Pada kesempatan Live IG, Komaris Utama PT Tridaya Medika Sinergi itu mengupas Keguguran Berulang Penyebab dan Antisipasinya. Dimoderatori dr Tamara Wulandari.
Ia mengatakan banyak faktor mempengaruhi terjadinya keguguran berulang ini. Antara lain kelainan kromosom. Kelainan itu bisa berasal dari berasal dari sel telur, sperma, atau embrio awal.

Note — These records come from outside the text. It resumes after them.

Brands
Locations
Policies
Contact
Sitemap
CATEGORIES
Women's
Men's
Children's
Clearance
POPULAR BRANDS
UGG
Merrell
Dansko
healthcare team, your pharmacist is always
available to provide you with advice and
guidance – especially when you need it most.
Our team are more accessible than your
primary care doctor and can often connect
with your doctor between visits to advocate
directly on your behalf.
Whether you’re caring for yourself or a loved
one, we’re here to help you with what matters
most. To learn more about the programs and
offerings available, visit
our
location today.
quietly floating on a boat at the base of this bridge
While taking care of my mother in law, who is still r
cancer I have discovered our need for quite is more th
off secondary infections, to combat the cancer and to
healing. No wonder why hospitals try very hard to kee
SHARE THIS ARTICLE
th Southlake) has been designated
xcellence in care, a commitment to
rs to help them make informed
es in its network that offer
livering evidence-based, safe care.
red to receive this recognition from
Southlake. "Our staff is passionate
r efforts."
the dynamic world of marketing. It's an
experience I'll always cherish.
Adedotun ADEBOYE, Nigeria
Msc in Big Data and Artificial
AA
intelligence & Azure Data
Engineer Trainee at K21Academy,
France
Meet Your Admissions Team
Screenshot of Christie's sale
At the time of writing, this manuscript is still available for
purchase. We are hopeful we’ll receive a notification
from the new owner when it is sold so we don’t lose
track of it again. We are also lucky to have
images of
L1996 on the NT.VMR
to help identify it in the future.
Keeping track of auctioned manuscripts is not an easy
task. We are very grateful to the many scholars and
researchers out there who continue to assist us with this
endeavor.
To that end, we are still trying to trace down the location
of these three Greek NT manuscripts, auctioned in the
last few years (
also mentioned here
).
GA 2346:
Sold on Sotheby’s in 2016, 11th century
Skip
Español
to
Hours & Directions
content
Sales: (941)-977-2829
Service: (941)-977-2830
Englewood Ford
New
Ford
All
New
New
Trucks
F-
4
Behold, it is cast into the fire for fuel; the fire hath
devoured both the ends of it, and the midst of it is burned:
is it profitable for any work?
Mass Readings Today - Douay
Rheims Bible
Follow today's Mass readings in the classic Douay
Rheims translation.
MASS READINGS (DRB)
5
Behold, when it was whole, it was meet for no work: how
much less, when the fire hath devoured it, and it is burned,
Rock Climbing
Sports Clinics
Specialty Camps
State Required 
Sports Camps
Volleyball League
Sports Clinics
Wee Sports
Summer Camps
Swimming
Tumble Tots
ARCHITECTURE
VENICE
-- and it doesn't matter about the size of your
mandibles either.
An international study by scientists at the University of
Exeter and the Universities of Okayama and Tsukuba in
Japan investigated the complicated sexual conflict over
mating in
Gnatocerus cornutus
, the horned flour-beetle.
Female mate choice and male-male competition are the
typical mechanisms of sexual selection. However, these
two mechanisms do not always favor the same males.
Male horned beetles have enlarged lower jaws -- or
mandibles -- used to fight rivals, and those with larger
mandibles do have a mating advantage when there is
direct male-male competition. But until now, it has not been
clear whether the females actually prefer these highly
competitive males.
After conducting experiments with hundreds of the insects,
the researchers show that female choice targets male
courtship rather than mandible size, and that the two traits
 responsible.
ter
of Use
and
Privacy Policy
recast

"Kemudian, Sindrom antifosfolipid atau antiphospholipid syndrome (APS) disebabkan masalah pembekuan darah. Kondisi ini umumnya menjadi penyebab keguguran berulang di trimester kedua," tuturnya.
Faktor usia. Kehamilan di atas usia 35 tahun memiliki risiko keguguran yang lebih tinggi daripada wanita yang lebih muda. "Pada usia 35 tahun, terdapat risiko keguguran sekitar 20 persen. Pada usia 40 tahun risikonya sekitar 40 persen, dan pada usia 45 tahun sekitar 80 persen," sebut Direktur SDM, Pendidikan dan Umum RSUP Dr M Djamil Padang ini.
Selanjutnya, Polycystic ovary syndrome (PCOS) adalah gangguan hormon yang kerap terjadi pada wanita di usia produktif. PCOS bisa menjadi salah satu penyebab keguguran berulang,
Faktor lainnya, kelainan pada rahim. Beberapa wanita mungkin terlahir dengan bentuk rahim yang tidak beraturan dan yang lainnya mengalami kelainan dengan rahim seiring waktu.